Not only does Menorca have this recent history, which is of great relevance if you’re interested in British military history (surprise surprise, we controlled Menorca on at least three occasions), but there are also significant megalithic sites such as the t-shaped taulas and boat-shaped navetes, which date well back into the prehistoric period. As is often the way, these more ancient sites lend the island an air of mystery, due to the lack of knowledge about their constructors.
Food & Drink
It would be fair to say we were spoiled rotten for food choices in Menorca. In typical Iberian fashion, the meals were long, involved many courses and far, far more food than we could possibly eat. The fish was among the best I’ve ever eaten, being fantastically fresh and perfectly cooked. Likewise, the seafood was amazing. The shrimp and octopus were huge, delicious and practically still wriggling, they were so fresh. Equally, we had delicious beef cheek, Menorcan speciality croquetas and a host of incredibly indulgent desserts.

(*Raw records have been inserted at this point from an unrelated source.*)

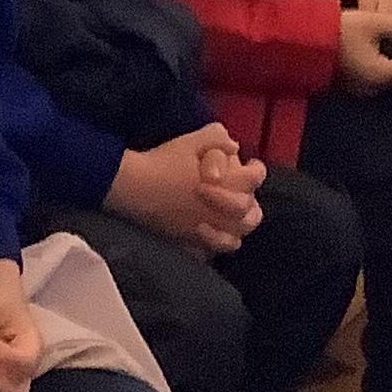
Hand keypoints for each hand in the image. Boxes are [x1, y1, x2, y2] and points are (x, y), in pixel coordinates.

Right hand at [109, 126, 264, 255]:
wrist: (134, 186)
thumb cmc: (165, 161)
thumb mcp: (192, 140)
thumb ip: (218, 138)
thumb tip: (234, 147)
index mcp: (230, 187)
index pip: (255, 180)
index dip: (257, 170)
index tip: (252, 165)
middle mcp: (224, 215)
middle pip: (252, 217)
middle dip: (251, 203)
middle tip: (243, 194)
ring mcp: (207, 234)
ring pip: (234, 241)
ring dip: (235, 229)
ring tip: (228, 219)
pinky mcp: (189, 244)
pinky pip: (208, 253)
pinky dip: (211, 246)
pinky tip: (206, 236)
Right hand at [336, 8, 391, 91]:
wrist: (300, 46)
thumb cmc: (341, 32)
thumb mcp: (375, 22)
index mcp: (384, 75)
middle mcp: (373, 90)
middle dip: (390, 57)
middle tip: (377, 36)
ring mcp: (356, 93)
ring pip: (376, 77)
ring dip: (374, 62)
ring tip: (361, 42)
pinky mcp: (342, 90)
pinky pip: (360, 80)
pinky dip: (360, 69)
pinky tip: (349, 52)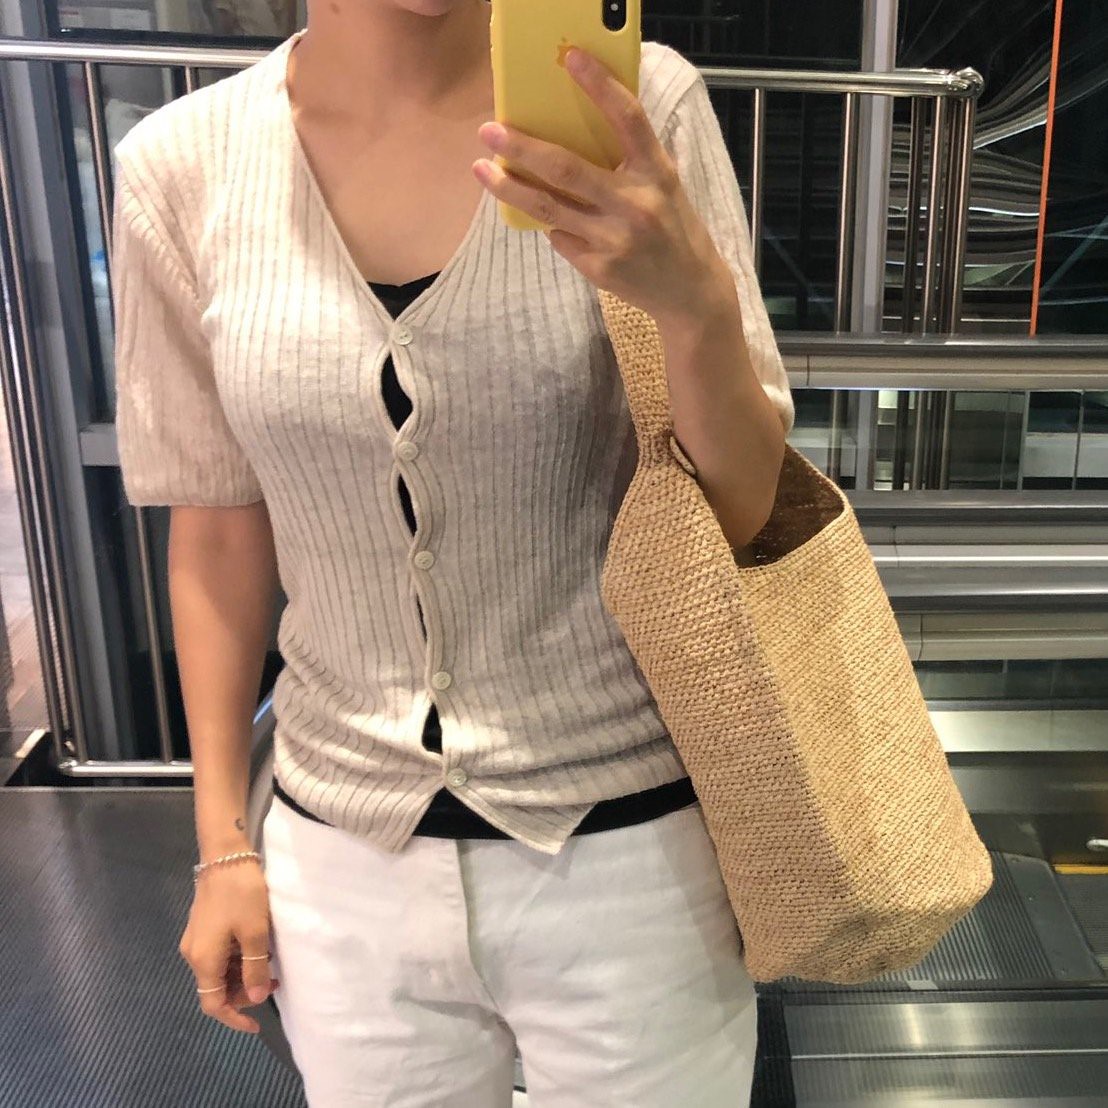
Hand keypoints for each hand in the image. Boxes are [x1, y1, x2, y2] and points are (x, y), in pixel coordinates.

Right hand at [179, 860, 277, 1033]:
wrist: (225, 855)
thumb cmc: (241, 894)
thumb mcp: (255, 933)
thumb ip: (255, 969)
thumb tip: (257, 998)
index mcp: (203, 960)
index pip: (212, 1005)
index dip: (234, 1017)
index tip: (257, 1023)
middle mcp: (193, 954)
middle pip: (216, 989)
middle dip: (244, 992)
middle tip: (274, 982)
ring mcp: (196, 940)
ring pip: (218, 972)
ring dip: (242, 975)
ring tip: (270, 964)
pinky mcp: (203, 927)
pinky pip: (219, 955)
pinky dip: (237, 959)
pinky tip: (257, 948)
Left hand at [473, 45, 730, 326]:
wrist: (689, 290)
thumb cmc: (672, 226)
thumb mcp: (662, 184)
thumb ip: (629, 160)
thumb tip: (572, 130)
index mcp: (656, 173)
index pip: (628, 119)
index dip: (601, 86)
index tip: (571, 59)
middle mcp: (634, 204)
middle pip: (567, 169)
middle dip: (522, 148)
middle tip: (490, 131)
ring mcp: (613, 239)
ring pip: (548, 207)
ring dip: (509, 187)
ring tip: (482, 170)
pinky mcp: (597, 267)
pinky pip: (559, 236)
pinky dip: (548, 222)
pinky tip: (542, 214)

Not only are you spoiled for choice with the food itself, but the restaurants we went to also had some of the best views on the island. Whether it was La Minerva, sat on a pontoon in a harbour, beneath which we could see fish swimming, Cova d’en Xoroi, which is a bar in a cave and probably the coolest bar I’ve ever been to, or the final meal of the trip at Cap Roig, which was perched on a clifftop and had a panoramic view of the sunset. You really couldn’t go wrong.

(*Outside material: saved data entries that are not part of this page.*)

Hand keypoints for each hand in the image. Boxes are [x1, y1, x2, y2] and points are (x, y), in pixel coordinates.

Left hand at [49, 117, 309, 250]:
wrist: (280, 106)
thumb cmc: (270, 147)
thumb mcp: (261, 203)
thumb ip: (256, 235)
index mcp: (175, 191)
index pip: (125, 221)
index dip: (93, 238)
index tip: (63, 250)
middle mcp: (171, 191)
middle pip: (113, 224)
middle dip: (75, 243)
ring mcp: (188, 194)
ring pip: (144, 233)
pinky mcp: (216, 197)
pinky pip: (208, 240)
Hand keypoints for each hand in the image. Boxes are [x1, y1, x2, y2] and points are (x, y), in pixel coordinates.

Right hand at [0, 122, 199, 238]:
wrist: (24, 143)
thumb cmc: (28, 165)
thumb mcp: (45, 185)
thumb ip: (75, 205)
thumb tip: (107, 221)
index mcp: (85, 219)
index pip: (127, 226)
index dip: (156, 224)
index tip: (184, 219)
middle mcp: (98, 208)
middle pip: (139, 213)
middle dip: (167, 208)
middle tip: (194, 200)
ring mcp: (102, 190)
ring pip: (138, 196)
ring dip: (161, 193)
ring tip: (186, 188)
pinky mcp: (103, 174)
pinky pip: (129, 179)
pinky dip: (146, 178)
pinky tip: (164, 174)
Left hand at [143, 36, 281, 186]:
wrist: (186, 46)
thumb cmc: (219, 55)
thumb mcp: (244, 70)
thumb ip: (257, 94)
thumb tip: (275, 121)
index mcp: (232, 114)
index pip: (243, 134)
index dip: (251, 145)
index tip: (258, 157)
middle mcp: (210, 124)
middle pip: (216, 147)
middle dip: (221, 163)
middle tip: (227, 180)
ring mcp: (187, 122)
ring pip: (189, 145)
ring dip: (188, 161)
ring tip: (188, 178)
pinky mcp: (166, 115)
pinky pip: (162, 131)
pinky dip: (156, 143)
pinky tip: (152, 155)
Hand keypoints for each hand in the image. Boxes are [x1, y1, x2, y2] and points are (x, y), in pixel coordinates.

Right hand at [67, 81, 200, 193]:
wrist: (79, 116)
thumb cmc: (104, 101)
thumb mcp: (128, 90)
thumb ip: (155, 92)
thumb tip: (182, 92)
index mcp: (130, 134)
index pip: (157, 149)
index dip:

We Brits didn’t just leave a legacy of crumbling fortresses, we also left a healthy liking among the Menorcans for gin. There are several distilleries on the island and Menorcan gin is particularly light and fragrant. Not only does it make excellent G&Ts, but also the local speciality, pomada, which is a mix of gin and grapefruit juice is delicious and delightfully refreshing. Just what you need after a hard day sightseeing on a warm Mediterranean island.
How has it taken this long to get to the beaches? Once you’re done with everything else Menorca has to offer, there’s really only one thing to do, and that’s sit on the beach, sun bathe and just do nothing for a while, perhaps while sipping a pomada.
Of all the beaches I’ve been to on the Mediterranean, Menorca has to rank among the best. From the pearly white, smooth sand of the beaches on the south coast, which look like they’ve been lifted from Thailand, to the almost red gold beaches of the north coast, Menorca has beaches to suit all tastes.
If you’re looking for something a little unusual, Menorca also has the smallest beach I think I’ve ever seen, known locally as Lover’s Cove, it’s about 3 metres wide and when we saw it, was packed out by one Menorcan family.